Olimpiyat Açılışı, Naomi Osaka’nın Yaktığı Meşale ile Yapıldı
Geçen yaz yapılması gerekirken; Covid-19 salgını nedeniyle ertelenen 2020 Tokyo Yaz Olimpiyat Oyunları resmi olarak başladı. Açılış töreninden 2 gün önce; Avustralya – Japonya Softbol maçıyla fiili olarak başlayan olimpiyatlarda, açılış töreninin yapılmasıyla beraber, madalyalar da dağıtılmaya başlayacak.

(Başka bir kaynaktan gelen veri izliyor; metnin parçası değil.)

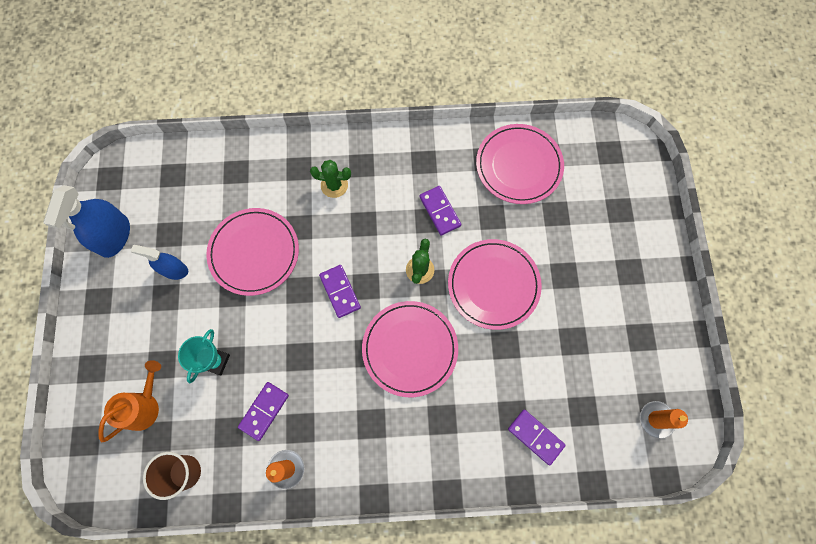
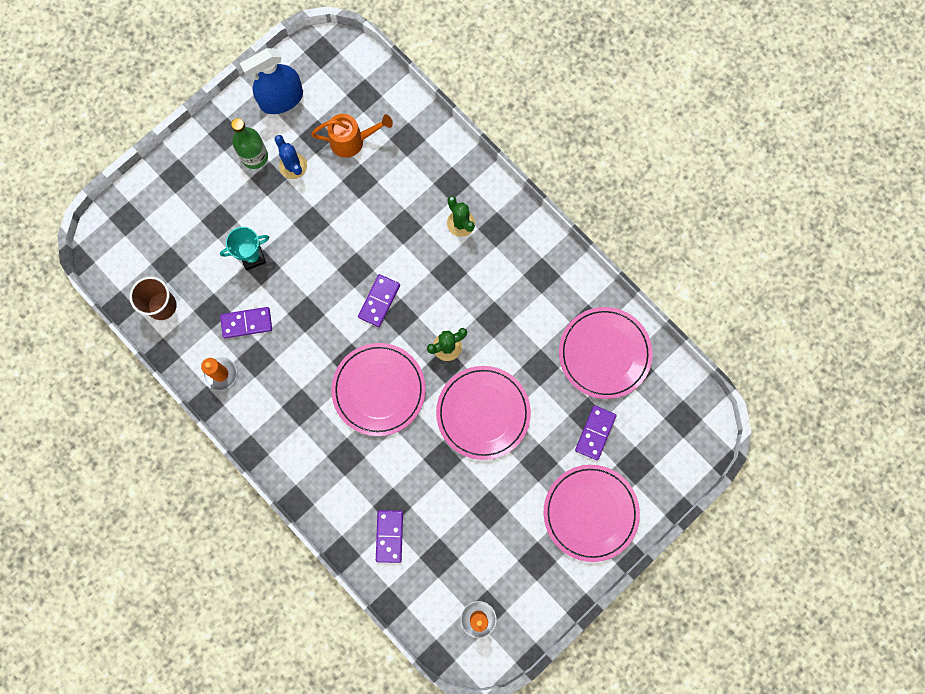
camera: 50 degrees right, 5 degrees up
(138, 293) = (254, 156): none -> green bottle
(144, 406) = (182, 236): orange watering can -> orange watering can (352, 141)
(174, 270) = (293, 166): blue spray bottle -> blue cactus
(254, 252) = (355, 211): pink plate -> pink plate (590, 513)
(440, 211) = (509, 322): purple domino -> purple domino (595, 433)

Son olimpiyatların belki de en sönük açılış törenine ev sahipliği yapan Tokyo’da; pandemi önlemleri sebebiyle, geçiş törenine katılacak sporcu sayısına kısıtlama getirilmiş, Olimpiyat Stadına da seyirci alınmayacağı açıklanmıştı. Bu şartlar altında beklentinin bir hayli düştüğü seramonide; drone ve pandomim gösterileri son derece keyifliydi. En büyük merak konusu; olimpiyat meşalesinin kim tarafından ve nasıl yakılacağıydı. Sade bir meşale yakma töreni gerçekleşirken; meşaleyi Naomi Osaka yaktı. Naomi henüz 20 yaşını doldurmamışken, 2018 Amerika Açık finalinde, Serena Williams’ı yenerek; bir Grand Slam’de altın madalya kazanan ilk Japon tenisçi olmuştu.
Tokyo Olimpiyat Oyunları
1896’dan beri devam eden modern olimpiyatlarda; yaz oyunlarına Tokyo şehri ikinci kere ev sahipliği yapıyor. İlk ev sahipliğini 1940’da kazanan Tokyo, 2. Dünya Savaşı nedeniyle oyunların iptal edilmesinden sonra, bu olimpiyatı ancak 1964’de düzenleyebilmişti. 1964’de düzenlenen yaz oyunları; Hiroshima ve Nagasaki’ye atılan atom bombaları sonrası, adeta yeniden kurulan bir ülkenin doğuşunu simgeliyordu. 2013’de yapılan oylamada; finalde İstanbul’u geçerek oyunları düzenleme hakkını ikinci kere kazanan Tokyo’nun şanssızlığı bu sefer Covid-19 salgını oldu. Avrupa Futbol Şampiyonası gibi bir yıl ötelenen organizasyon; zaten evdeki hesabın çarşıya uymadığı; 7 milyar Euro civarı öngörülen tahmini bütçenin, 30 milyar Euro’nun üzerine çıkması yetmezmiş gibi, giderlerin daha da artmasına sebep oldu.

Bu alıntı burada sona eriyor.